For a while I stopped developing my film. Mostly because I thought the only way to do so was expensive. I had problems in the past with 1-hour offerings and so I shied away from them and when the itch struck would just give in and pay a large amount at a professional lab.
This week I remembered my love for film again, outside of the frustration of cost. I went back to the professional place and by chance/coincidence/fate I only managed to bring one of the three rolls I had wanted developed. I had grabbed two unused rolls in unmarked canisters, something I didn't notice until I was gathering my things outside of the lab.
It worked out well though. I decided I would try some different options. I would get the roll on hand developed at the professional place and then I would experiment with the other two.
The first roll developed was the one most recently completed, so I had a better idea of what I want going to see, the other two were a mystery. I figured if the other places screwed up the processing it wouldn't be that big of a loss.
I did my research, looked for places to send film into and then ran across a blog post by a person who gets hers done at walmart. She drops of her 120 film to them, writes on the package and it comes back developed well, and only for a few bucks!
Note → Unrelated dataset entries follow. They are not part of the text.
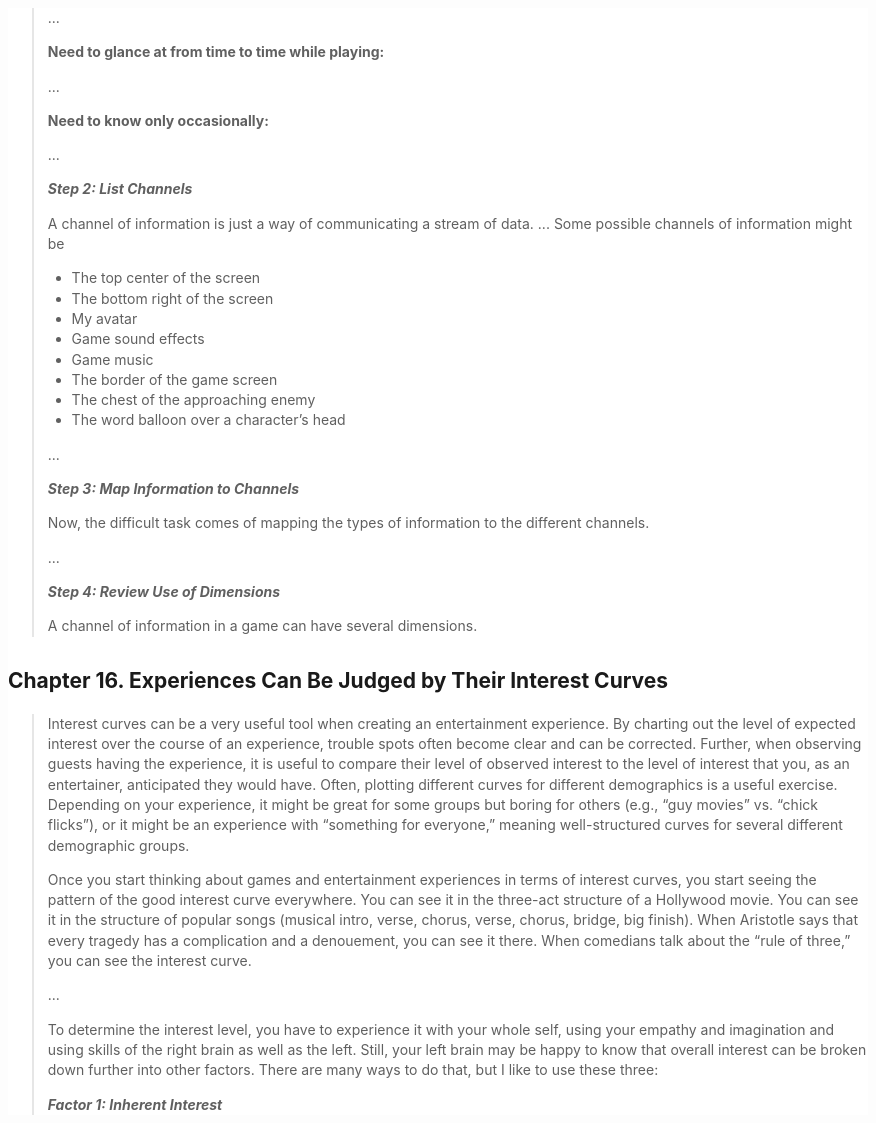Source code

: > 
> ...
> 
> **Need to glance at from time to time while playing:**
> 
> ...
> 
> **Need to know only occasionally:**
> 
> ...
> 
> ***Step 2: List Channels***
> 
> A channel of information is just a way of communicating a stream of data. ... Some possible channels of information might be
> - The top center of the screen
> - The bottom right of the screen
> - My avatar
> - Game sound effects
> - Game music
> - The border of the game screen
> - The chest of the approaching enemy
> - The word balloon over a character’s head
> 
> ...
> 
> ***Step 3: Map Information to Channels***
> 
> Now, the difficult task comes of mapping the types of information to the different channels.
> 
> ...
> 
> ***Step 4: Review Use of Dimensions***
> 
> A channel of information in a game can have several dimensions.

## Chapter 16. Experiences Can Be Judged by Their Interest Curves

> Interest curves can be a very useful tool when creating an entertainment ­experience. By charting out the level of expected interest over the course of an experience, trouble spots often become clear and can be corrected. Further, when observing guests having the experience, it is useful to compare their level of observed interest to the level of interest that you, as an entertainer, anticipated they would have. Often, plotting different curves for different demographics is a useful exercise. Depending on your experience, it might be great for some groups but boring for others (e.g., “guy movies” vs. “chick flicks”), or it might be an experience with “something for everyone,” meaning well-structured curves for several ­different demographic groups.
> 
> Once you start thinking about games and entertainment experiences in terms of interest curves, you start seeing the pattern of the good interest curve everywhere. You can see it in the three-act structure of a Hollywood movie. You can see it in the structure of popular songs (musical intro, verse, chorus, verse, chorus, bridge, big finish). When Aristotle says that every tragedy has a complication and a denouement, you can see it there. When comedians talk about the “rule of three,” you can see the interest curve.
> 
> ...
> 
> To determine the interest level, you have to experience it with your whole self, using your empathy and imagination and using skills of the right brain as well as the left. Still, your left brain may be happy to know that overall interest can be broken down further into other factors. There are many ways to do that, but I like to use these three:
> 
> ***Factor 1: Inherent Interest***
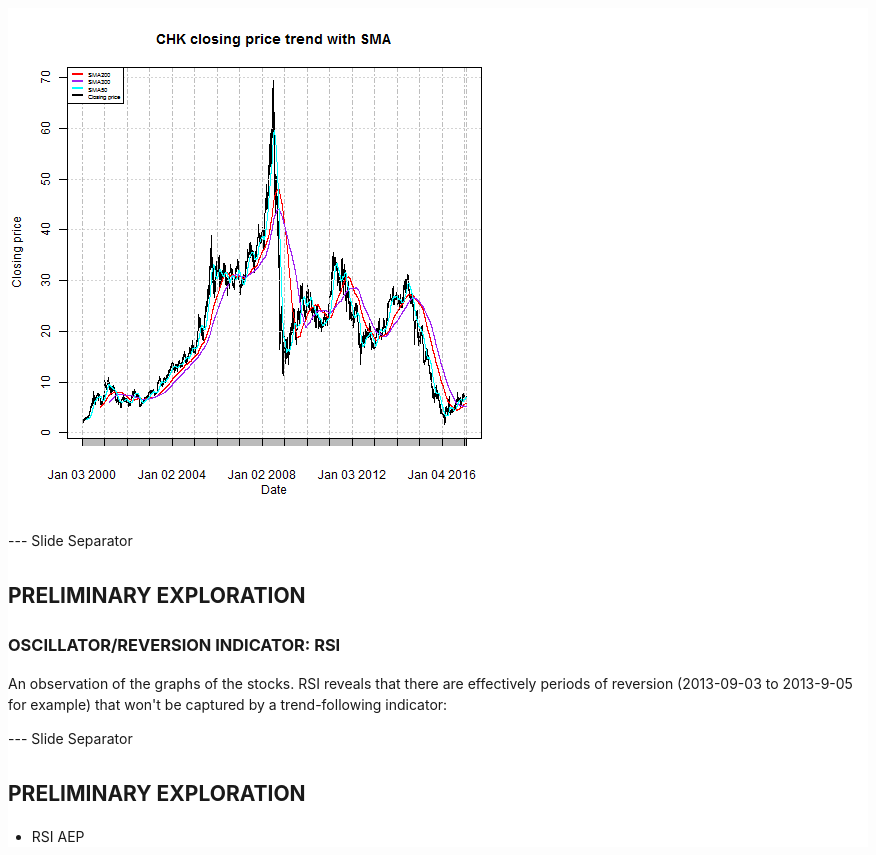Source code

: ![plot of chunk unnamed-chunk-5](assets/fig/unnamed-chunk-5-1.png)



--- Slide Separator 

## PRELIMINARY EXPLORATION

### OSCILLATOR/REVERSION INDICATOR: RSI
    
  An observation of the graphs of the stocks. RSI reveals that there are effectively periods of reversion (2013-09-03 to 2013-9-05 for example) that won't be captured by a trend-following indicator:



--- Slide Separator 

## PRELIMINARY EXPLORATION

- RSI AEP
I'm not a fan of Walmart, but Costco has a similar system, and I had heard good things about them through a photographer I recently started following, so I decided to test my fate with the regular 35mm film.
Today I walked into Costco with my mystery rolls and asked that they be developed and keep the film uncut. I had thought about it on my journey and realized that getting them printed would be harder, because the machine might not recognize the black space, but if I just had them put onto a cd it wouldn't matter. The developing would be the same either way and if something messed up in the transfer to the computer I could always go back and get more specific about the area that I wanted as my picture.
It worked. I came home with my two cds and my pictures look just as good as the ones done by the professional photo lab. Because I don't get mine printed at the moment I didn't need the colors to be as vibrant, something I'm not sure Costco would be able to handle as I think their machines automatically color correct.
Now, here's the real doozy... cost:
Professional Photo Lab: $16 and change for one roll of film to CD
Costco: $9 and change for two rolls to CD
A couple closing thoughts.
- Going to costco will not work for when I want to develop through the sprocket holes, luckily I found a place that will do that, but it has to be sent out. They are the cheapest I've seen for send out thus far, but the charge for developing into the sprocket holes adds a good $10 to your order. Ouch. Good thing I don't do that often, nor do I really want to. That will be a special project.
- I didn't ask if Costco sends out for 120 film. They do all of their 35mm processing in the store still unlike the Walmart that the blog post talks about. Places like CVS, Target and Walgreens have been closing down their film processing and are relying on their digital kiosks now so that might be an issue. I may have to find myself in a Walmart...
For now I'm just excited that I can take and develop my 35mm film on the inexpensive side. I missed the excitement of seeing what came out.